Be kind to yourselves and know that you will need to settle into the new routine of baby and recuperate from childbirth. Taking time to focus on your spouse and enjoying each other non-sexually is important to rekindling the bedroom magic. Remember there is no shame in discussing concerns with your doctor or seeking a therapist who specializes in sex therapy. You want to make sure that both parties are ready and feel comfortable with reuniting sexually.

5. You have no free time

Zero- I really mean no free time. Even if you have free time, it’s not really free time because you have one child asking for a bowl of cereal and another trying to get into whatever activity you’re engaged in. Or if, for some reason, you do find the time to get away from the kids, all you do is seem to think about the kids.
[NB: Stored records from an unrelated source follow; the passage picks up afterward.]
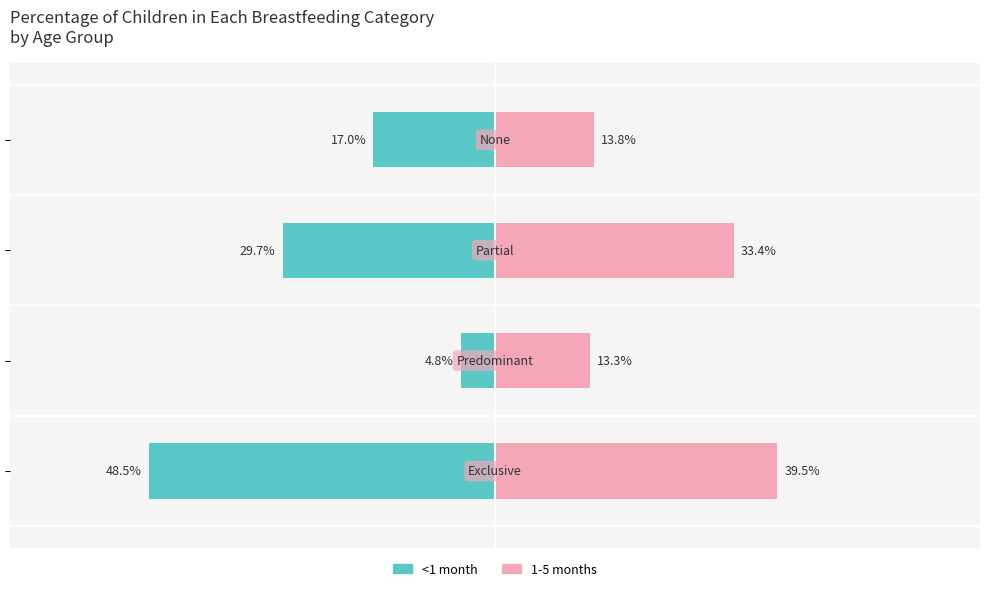

Reading left to right, what are all the values shown in this chart?

<1 month: −80=-48.5	−60=-4.8	−40=-29.7	−20=-17.0
1-5 months: −80=39.5	−60=13.3	−40=33.4	−20=13.8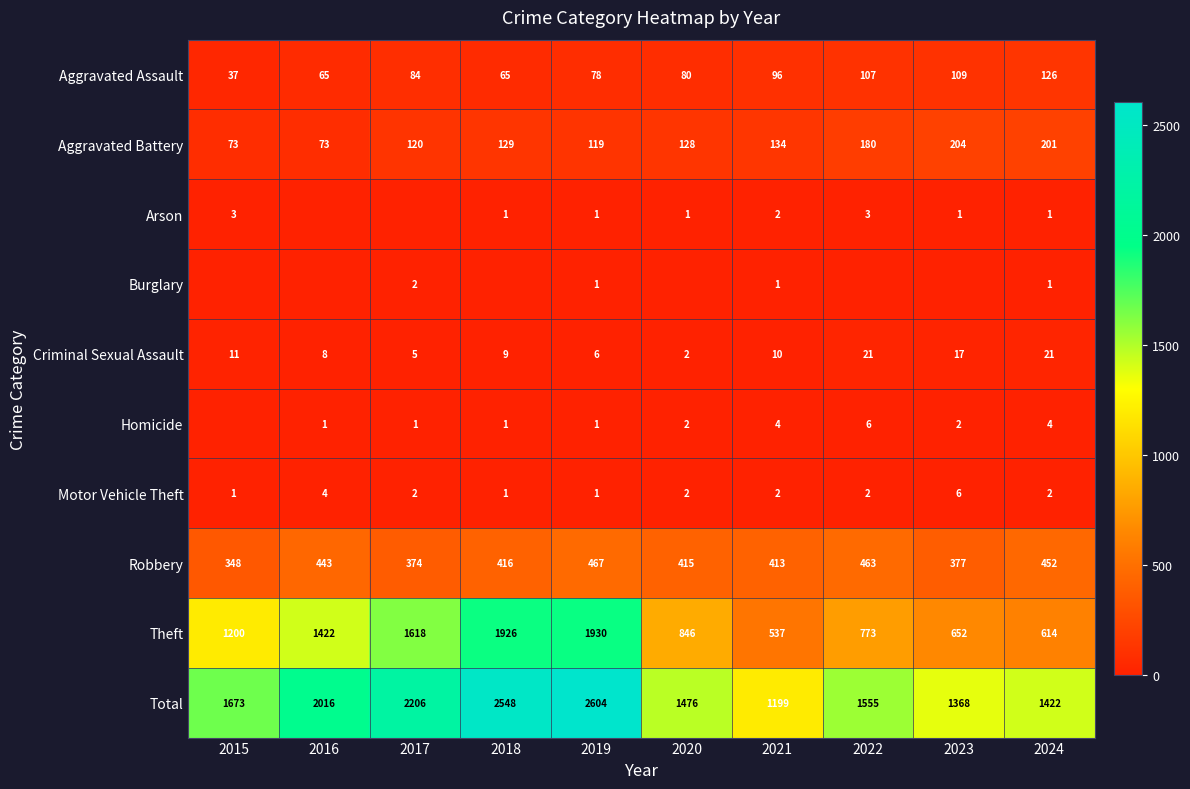

Which series changed the most between 2016 and 2018?

Total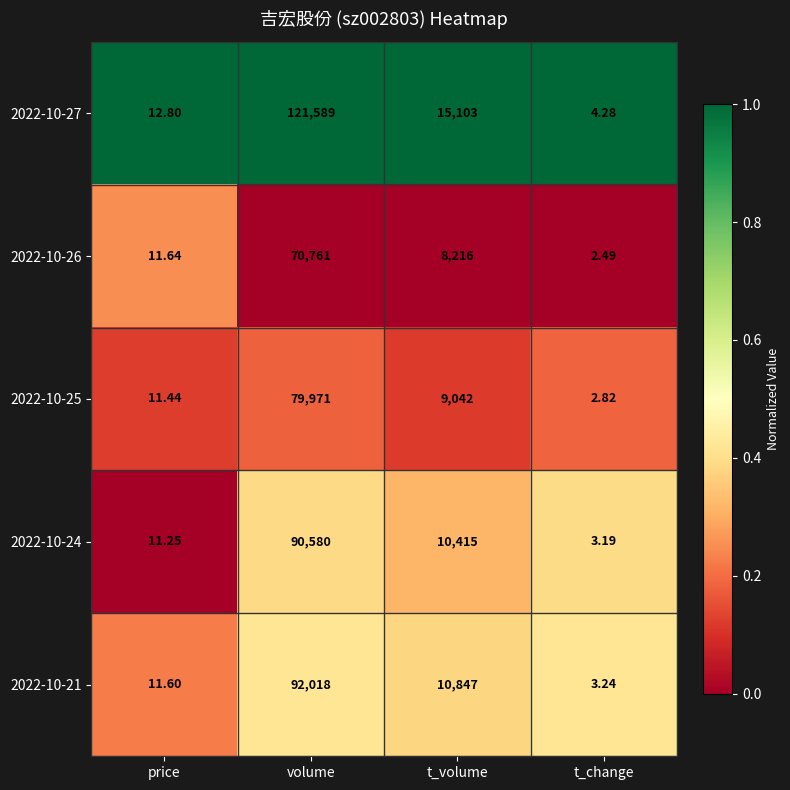

At which category is the sum across all series the highest?

volume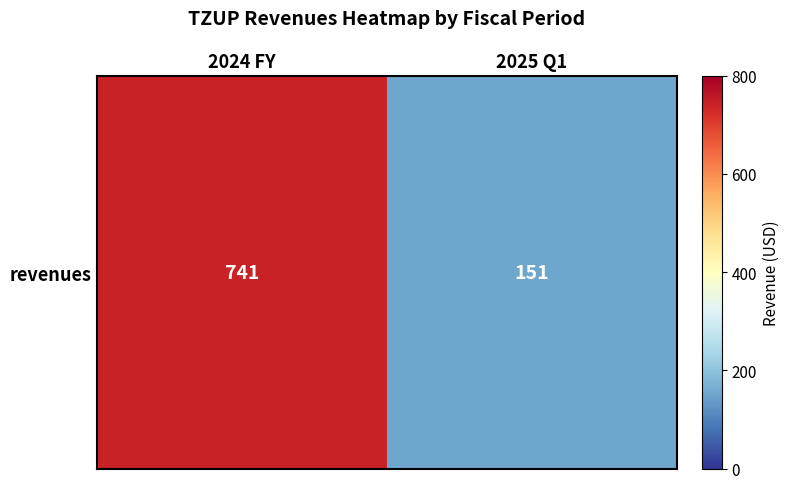

At which category does the chart reach its minimum across all series?

2025 Q1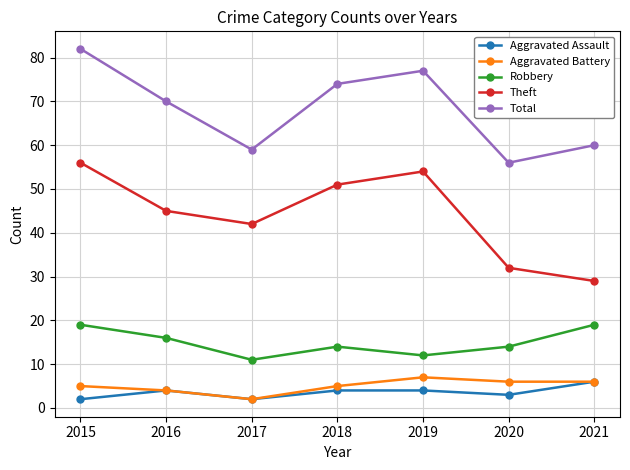

Where does the Theft series first go above 45?

2015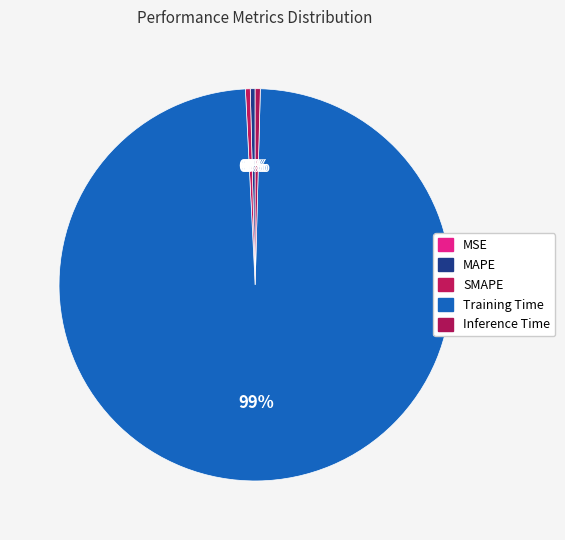

Which category has the smallest portion of the pie?

MSE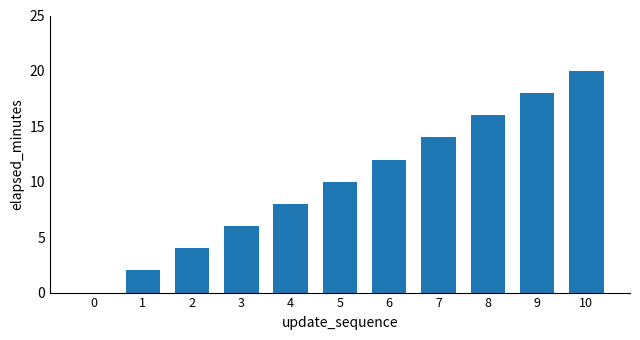

What is the ratio of the value at 2 to the value at 1?

2.0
Find, organize, and beg for free time- it is necessary for a parent's sanity. When you do get that free time, make it count. Really be mindful of what you are doing and focus on who you are with. This time is to take care of you. You become a better parent and partner if you are able to function as a separate unit from the kids. Some personal free time activities could be shopping (for fun not grocery), getting a massage, or having lunch with a friend.

6. Being a parent is amazing

It is very difficult to describe how incredible being a parent really is. This huge change for you and your spouse can bring you both closer than ever and create a bond you never thought possible. My husband describes this shift in a beautiful way. People without children are getting a delicious four course meal without dessert. When you have children, some meals can be tough on the palate, but then you get the dessert- the best part! We call them million dollar moments because these spectacular memories may only last a moment or two, but they are worth so much more.


Keep changing, talking, loving, experiencing and growing. Because these are the significant times in your life that you (and your children) will always remember.